Open Access Research

Update of the Anopheles gambiae PEST genome assembly

Maria V Sharakhova12, Martin P Hammond3, Neil F Lobo1, Jaroslaw Krzywinski14, Maria F Unger1, Maureen E Hillenmeyer15, Robert V Bruggner1, Ewan Birney2 and Frank H Collins1*

Author affiliations

1 Center for Global Health and Infectious Diseases, University of Notre Dame, Galvin Life Sciences Building, Notre Dame, IN 46556-0369, USA

2 Department of Entomology, College of Agriculture and Life Science, Virginia Polytechnic Institute and State University, Blacksburg, VA 24061-0319, USA

3 European Bioinformatics Institute (EMBL-EBI), Wellcome Trust Genome Campus, Hinxton, Cambridge, CB10 1SD, UK

4 Department of Biology, University of Texas at Arlington, Arlington, TX 76019, USA

5 School of Medicine - IDP - Biomedical Informatics, Stanford University, Stanford, CA 94305, USA

For all author emails, please log on.

Citation and License

Genome Biology 2007, 8:R5  doi:10.1186/gb-2007-8-1-r5

Published: 8 January 2007

Abstract

Background

The genome of Anopheles gambiae, the major vector of malaria, was sequenced and assembled in 2002. This initial genome assembly and analysis made available to the scientific community was complicated by the presence of assembly issues, such as scaffolds with no chromosomal location, no sequence data for the Y chromosome, haplotype polymorphisms resulting in two different genome assemblies in limited regions and contaminating bacterial DNA.

Results

Polytene chromosome in situ hybridization with cDNA clones was used to place 15 unmapped scaffolds (sizes totaling 5.34 Mbp) in the pericentromeric regions of the chromosomes and oriented a further 9 scaffolds.
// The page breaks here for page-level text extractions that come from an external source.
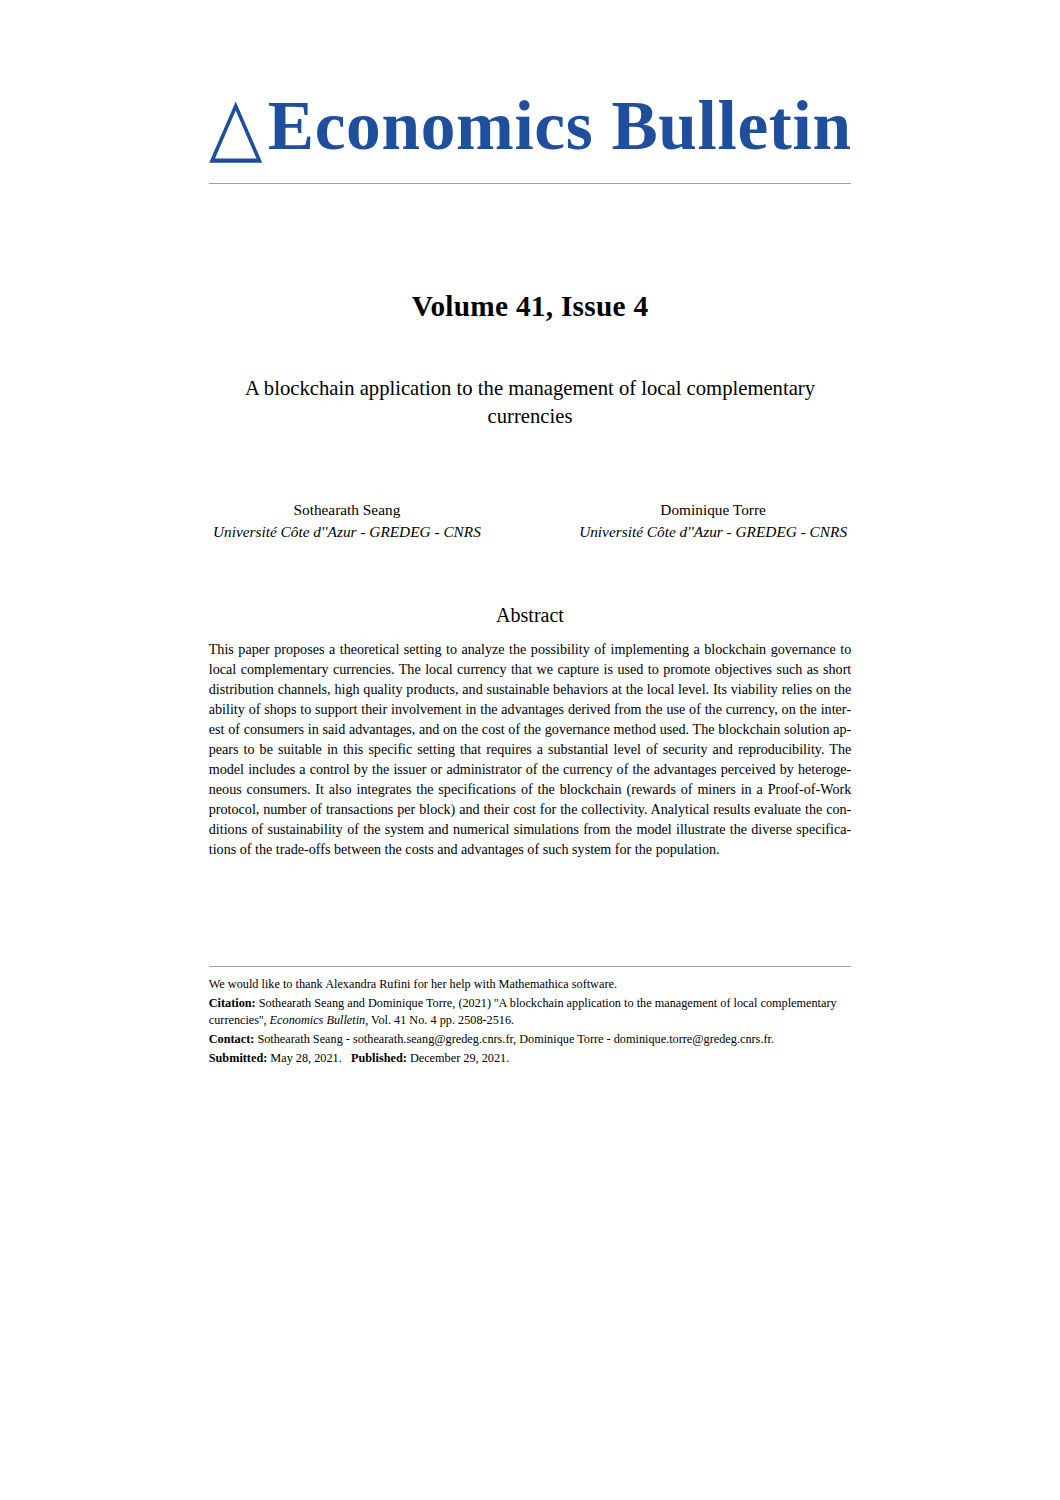△Economics Bulletin
Volume 41, Issue 4
A blockchain application to the management of local complementary
currencies
Sothearath Seang
Université Côte d''Azur - GREDEG - CNRS
Dominique Torre
Université Côte d''Azur - GREDEG - CNRS
Abstract
This paper proposes a theoretical setting to analyze the possibility of implementing a blockchain governance to local complementary currencies. The local currency that we capture is used to promote objectives such as short distribution channels, high quality products, and sustainable behaviors at the local level. Its viability relies on the ability of shops to support their involvement in the advantages derived from the use of the currency, on the interest of consumers in said advantages, and on the cost of the governance method used. The blockchain solution appears to be suitable in this specific setting that requires a substantial level of security and reproducibility. The model includes a control by the issuer or administrator of the currency of the advantages perceived by heterogeneous consumers. It also integrates the specifications of the blockchain (rewards of miners in a Proof-of-Work protocol, number of transactions per block) and their cost for the collectivity. Analytical results evaluate the conditions of sustainability of the system and numerical simulations from the model illustrate the diverse specifications of the trade-offs between the costs and advantages of such system for the population.
We would like to thank Alexandra Rufini for her help with Mathemathica software.
Citation: Sothearath Seang and Dominique Torre, (2021) ''A blockchain application to the management of local complementary currencies'', Economics Bulletin, Vol. 41 No. 4 pp. 2508-2516.
Contact: Sothearath Seang - sothearath.seang@gredeg.cnrs.fr, Dominique Torre - dominique.torre@gredeg.cnrs.fr.
Submitted: May 28, 2021. Published: December 29, 2021.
Additional analysis by in situ hybridization of bacterial artificial chromosome (BAC) clones placed 1.32 Mbp (5 scaffolds) in the physical gaps between scaffolds on euchromatic parts of the chromosomes. The Y chromosome sequence information (0.18 Mbp) remains highly incomplete and fragmented among 55 short scaffolds. Analysis of BAC end sequences showed that 22 inter-scaffold gaps were spanned by BAC clones. Unmapped scaffolds were also aligned to the chromosome assemblies in silico, identifying regions totaling 8.18 Mbp (144 scaffolds) that are probably represented in the genome project by two alternative assemblies. An additional 3.53 Mbp of alternative assembly was identified within mapped scaffolds. Scaffolds comprising 1.97 Mbp (679 small scaffolds) were identified as probably derived from contaminating bacterial DNA. In total, about 33% of previously unmapped sequences were placed on the chromosomes.

Conclusion

This study has used new approaches to improve the physical map and assembly of the A. gambiae genome.